From Publishers Weekly
This mixed but mostly marvelous collection of essays, fiction and poetry touches on the issues of being female and Jewish in America. Permeating a number of the pieces is a sense of being "other," whether it's as a Jew in a Christian society (e.g., Kathryn Hellerstein's prep-school bout with the Christmas Chorale) or in one's alienation from tradition or other Jews (e.g., Shira Dicker's tale of a child taunted for belonging to the "wrong" shul). Among the best of this literary congregation of excerpts, reprints and original pieces are Allegra Goodman's fictional account of a woman's far-flung geographic and spiritual journeys; Teresa Weisberg's oral history of a ludicrous wedding during the Depression; Karen Bender's reverie about being inside the Ark with the Torahs; and familiar excerpts by Laura Cunningham, Letty Cottin Pogrebin and Vivian Gornick. There are some weaker works (notably Erica Jong's trite poem) and some omissions: Where, for example, are Cynthia Ozick, Blu Greenberg or Rebecca Goldstein? This may be caviling. As Marks points out in her introduction, many male "archetypes of Jewish womanhood" have been "fatally demeaning." (Think Sophie Portnoy, Brenda Patimkin or Marjorie Morningstar). So, even if this anthology isn't the final word on the experience of Jewish women in America, it is a welcome antidote to the old and a good start.

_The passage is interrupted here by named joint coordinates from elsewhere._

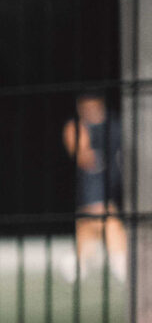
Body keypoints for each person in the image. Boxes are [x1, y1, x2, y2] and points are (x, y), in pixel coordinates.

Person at [62, 93, 127, 283]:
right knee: (110, 223)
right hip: (93, 188)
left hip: (110, 186)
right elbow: (83, 158)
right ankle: (121, 265)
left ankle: (74, 263)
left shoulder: (115, 127)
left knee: (88, 233)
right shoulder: (78, 128)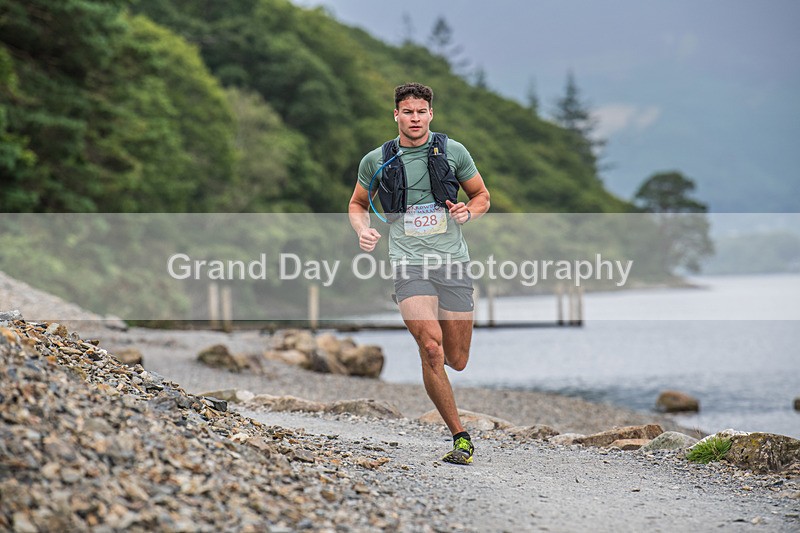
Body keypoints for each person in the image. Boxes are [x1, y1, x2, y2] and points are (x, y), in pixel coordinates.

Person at [348, 82, 490, 464]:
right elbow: (358, 204)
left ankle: (439, 373)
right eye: (407, 112)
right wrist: (364, 230)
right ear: (396, 114)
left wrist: (467, 212)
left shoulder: (454, 151)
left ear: (431, 114)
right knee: (430, 347)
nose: (414, 118)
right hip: (408, 263)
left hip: (452, 261)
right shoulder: (376, 159)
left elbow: (482, 196)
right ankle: (460, 436)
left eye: (421, 112)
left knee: (456, 359)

Copyright 1996 Reed Business Information, Inc.
From Library Journal
In this stimulating collection, 40 contemporary women writers discuss the coming-of-age experience of the Jewish girl as she discovers who she is and how she got that way through family, community, and spiritual channels. Marks has gathered essays that allow Judaism to be viewed as much as an attitude toward life as a prescription of faith. While similar anthologies have dwelled on the bitterness Jewish women have felt because of their second-class status, this volume moves on to ask what it is that makes a young woman a Jew. The stories range from the tragic to the humorous, as in Alexandra J. Wall's "The Way We Were," in which a young woman calls on Barbra Streisand to help her accept the physical facts of life. It is never too late to have a coming-of-age experience, as in Letty Cottin Pogrebin's "I Don't Like To Write About My Father." While nearly every Jewish female reader will find herself reflected here, the poignancy of these stories will be felt by readers of all ethnicities.